With the death of Sir Sean Connery in 2020, Shirley Eaton became the last surviving major cast member.

Although the character Oddjob is Korean, he is played by Harold Sakata who is of Japanese descent.

Shortly after the movie premiered, Corgi toys issued a model DB5 which included the ejector seat, bullet proof shield and machine guns (coupled with the front rams which, although were built into the original car, were not used in the movie) Contrary to another submission on here, the first issue (Corgi 261) was in gold, not silver. The development team thought their first prototype painted silver looked too much like the original unpainted alloy and decided to release it instead (as a nod to the film title) painted gold. Subsequent issues (starting with Corgi 270 ) were painted silver and included the additional features of the tyre shredders and revolving number plates.

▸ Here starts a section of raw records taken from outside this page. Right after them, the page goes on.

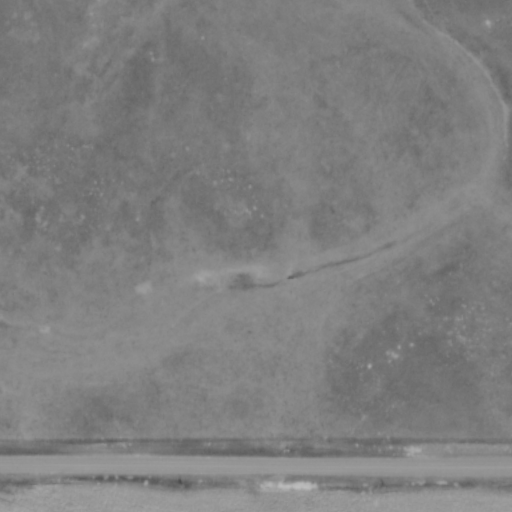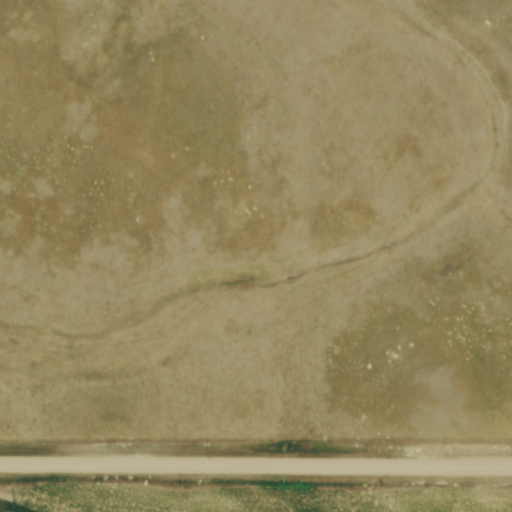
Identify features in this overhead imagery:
road: (256, 468)
crop: (251, 502)
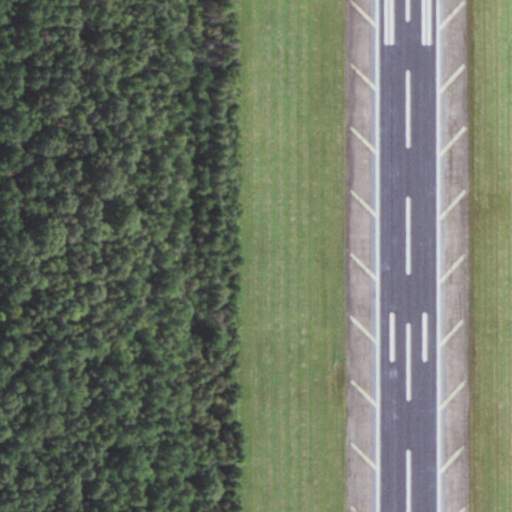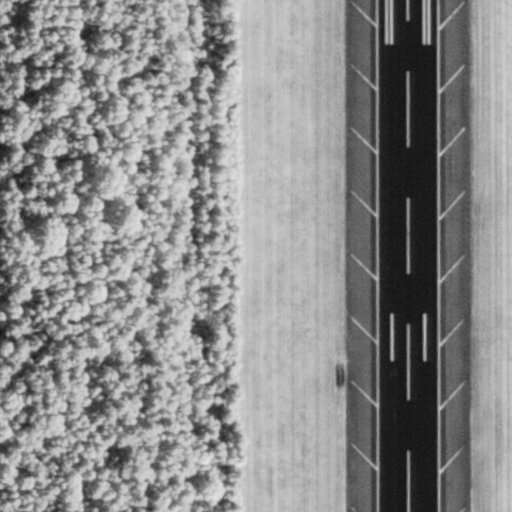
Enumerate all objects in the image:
airport: (310, 256)
airport runway: (406, 256)
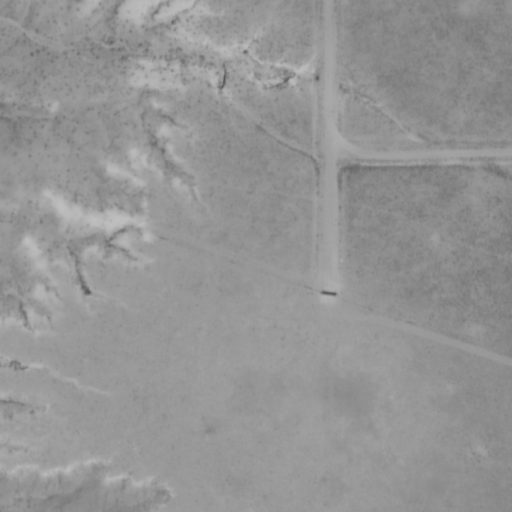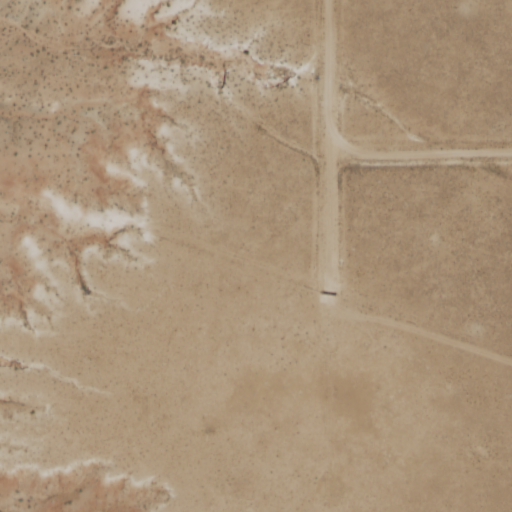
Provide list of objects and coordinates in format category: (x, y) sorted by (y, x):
road: (327, 147)
road: (419, 154)
road: (324, 294)
road: (327, 403)
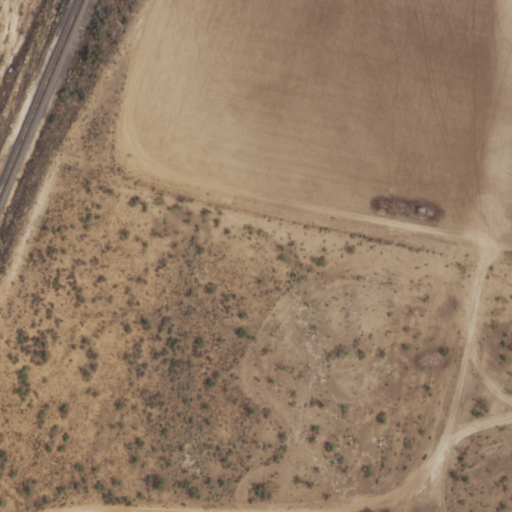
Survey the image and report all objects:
railway: (40, 96)
road: (50, 175)
road: (216, 200)
road: (507, 242)
road: (470, 322)
road: (459, 388)
road: (436, 489)
road: (299, 509)
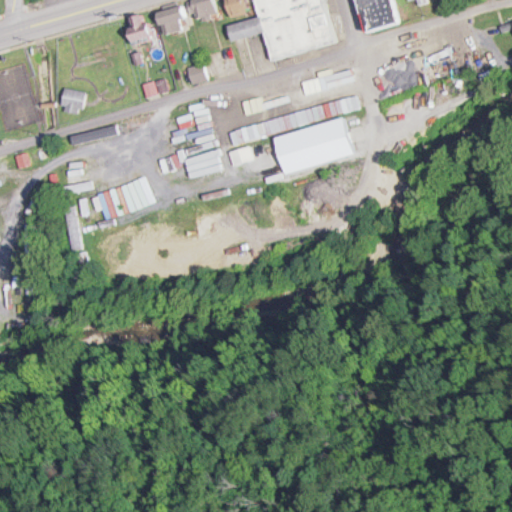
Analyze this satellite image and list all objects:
building: (421, 0)
building: (239, 7)
building: (204, 8)
building: (380, 13)
road: (14, 15)
road: (56, 16)
building: (174, 18)
road: (354, 24)
building: (290, 25)
building: (143, 29)
building: (214, 66)
road: (252, 82)
building: (77, 100)
building: (4, 181)
building: (77, 234)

Sir Sean Connery's first day of filming was March 19, 1964, at Stage D, Pinewood Studios for shooting of the South American El Scorpio Nightclub opening sequence.

Contrary to popular belief, Sean Connery didn't start wearing a hairpiece when he made "Goldfinger." He began doing so whilst making "Doctor No."

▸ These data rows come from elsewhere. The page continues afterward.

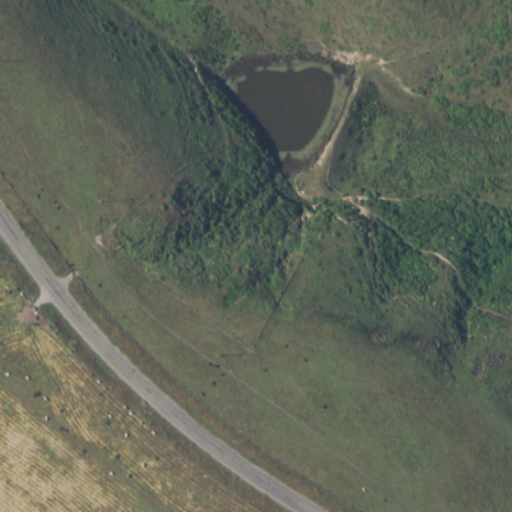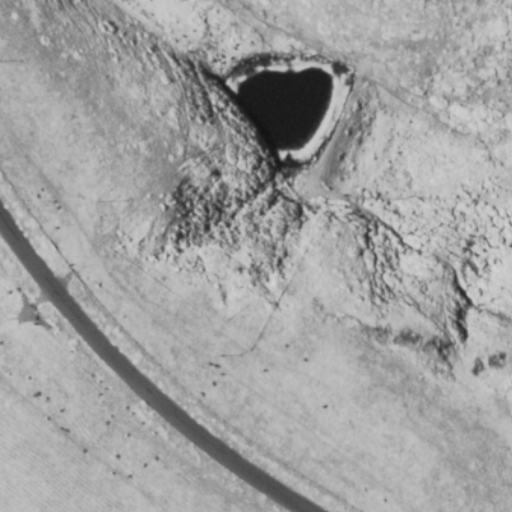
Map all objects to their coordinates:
road: (138, 380)
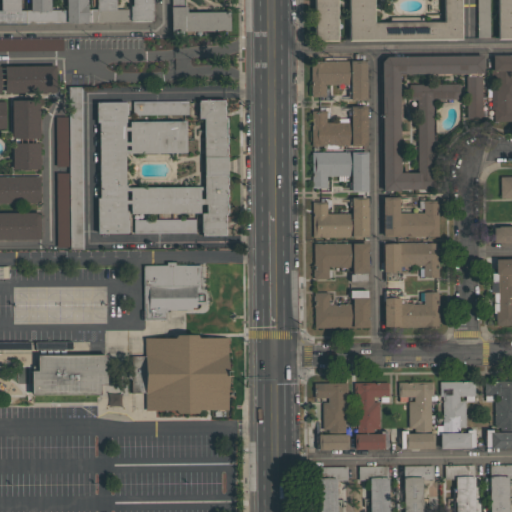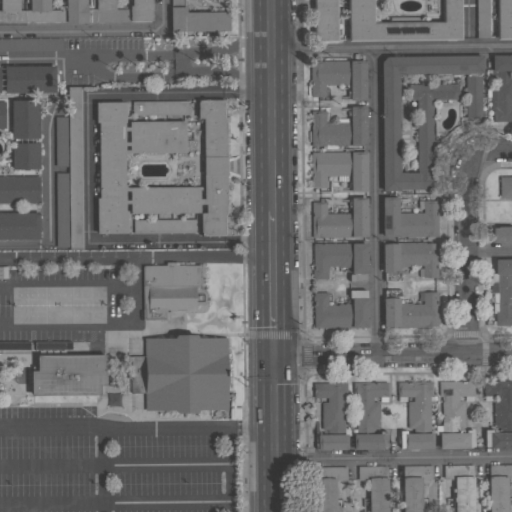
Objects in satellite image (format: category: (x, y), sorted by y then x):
building: (62, 12)
building: (196, 19)
building: (404, 19)
building: (482, 19)
building: (504, 19)
building: (325, 20)
road: (467, 23)
road: (95, 32)
building: (31, 44)
road: (393, 48)
building: (339, 77)
building: (1, 79)
building: (29, 79)
building: (502, 87)
building: (473, 97)
road: (275, 105)
building: (159, 107)
road: (13, 109)
building: (417, 113)
building: (2, 114)
building: (339, 129)
building: (25, 134)
building: (61, 141)
building: (328, 167)
road: (88, 168)
building: (159, 168)
building: (358, 172)
building: (71, 180)
building: (20, 189)
road: (373, 203)
building: (503, 214)
building: (409, 219)
building: (340, 221)
building: (19, 225)
building: (164, 226)
road: (467, 238)
road: (489, 248)
building: (411, 257)
road: (138, 258)
building: (339, 258)
road: (139, 271)
road: (69, 283)
road: (276, 285)
building: (170, 289)
building: (502, 293)
building: (341, 311)
building: (411, 312)
road: (88, 324)
road: (394, 358)
traffic signals: (276, 359)
building: (68, 374)
building: (182, 374)
building: (500, 401)
building: (368, 403)
building: (416, 403)
building: (331, 404)
building: (455, 415)
road: (253, 428)
road: (115, 429)
road: (276, 435)
building: (498, 439)
building: (418, 441)
building: (332, 442)
road: (394, 461)
road: (104, 470)
road: (231, 470)
building: (334, 472)
building: (376, 486)
building: (414, 486)
building: (498, 486)
building: (463, 487)
building: (326, 494)
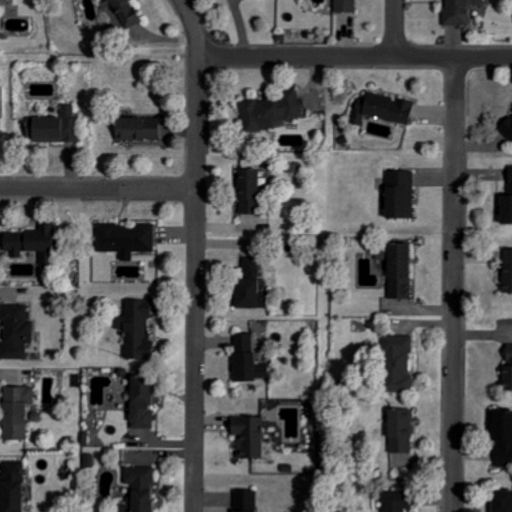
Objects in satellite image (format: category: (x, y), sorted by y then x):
building: (2, 1)
building: (351, 6)
building: (464, 12)
building: (132, 15)
road: (395, 28)
road: (355, 55)
building: (388, 109)
building: (276, 112)
building: (508, 127)
building: (60, 128)
building: (143, 129)
building: (3, 131)
road: (98, 188)
building: (255, 192)
building: (405, 195)
building: (510, 210)
building: (130, 239)
building: (37, 243)
building: (387, 252)
road: (195, 254)
building: (406, 271)
building: (509, 271)
road: (453, 284)
building: (258, 286)
building: (142, 331)
building: (21, 332)
building: (252, 361)
building: (403, 365)
building: (508, 378)
building: (149, 402)
building: (22, 413)
building: (406, 431)
building: (505, 437)
building: (255, 438)
building: (19, 486)
building: (145, 489)
building: (251, 501)
building: (401, 501)
building: (505, 501)
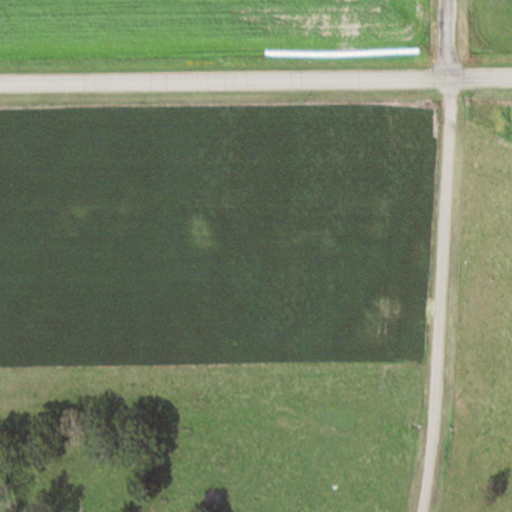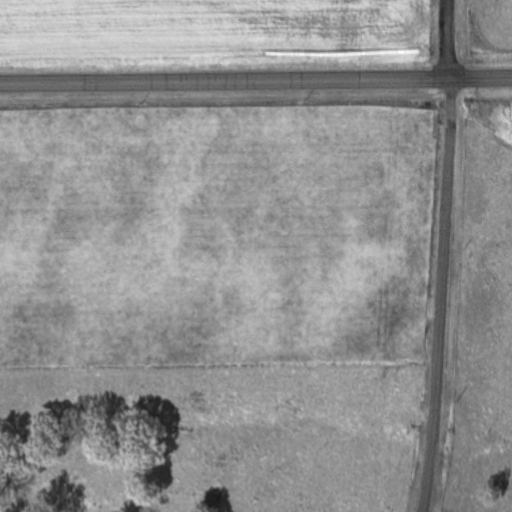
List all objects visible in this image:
road: (447, 40)
road: (256, 82)
road: (437, 296)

After their golf match, 007 follows Goldfinger to the airport. The map on the scanner clearly shows Southend-on-Sea, Essex, England.

The scene where Goldfinger's car is loaded into the airplane for Geneva was filmed at Southend Airport. It was the U.K.'s third busiest airport at the time. Originally created to be RAF Rochford, by the 2010s, it was re-named London Southend Airport. The real world location of it, in Essex, England, exactly matches the map seen in Bond's in car map, located north of the River Thames, and south of the River Crouch.

The main theme was selected by the American Film Institute number fifty-three on the list of the Top 100 from movies of the past one hundred years.

Sir Sean Connery and Gert Fröbe appeared in The Longest Day (1962).

This was chosen as the third movie because of the legal issues surrounding Thunderball (1965).

Although third in the EON series, this was the first Bond movie to be shown on television in the U.S. ABC broadcast it in its Sunday Night Movie slot on September 17, 1972. It was not broadcast in the U.K. until November 3, 1976.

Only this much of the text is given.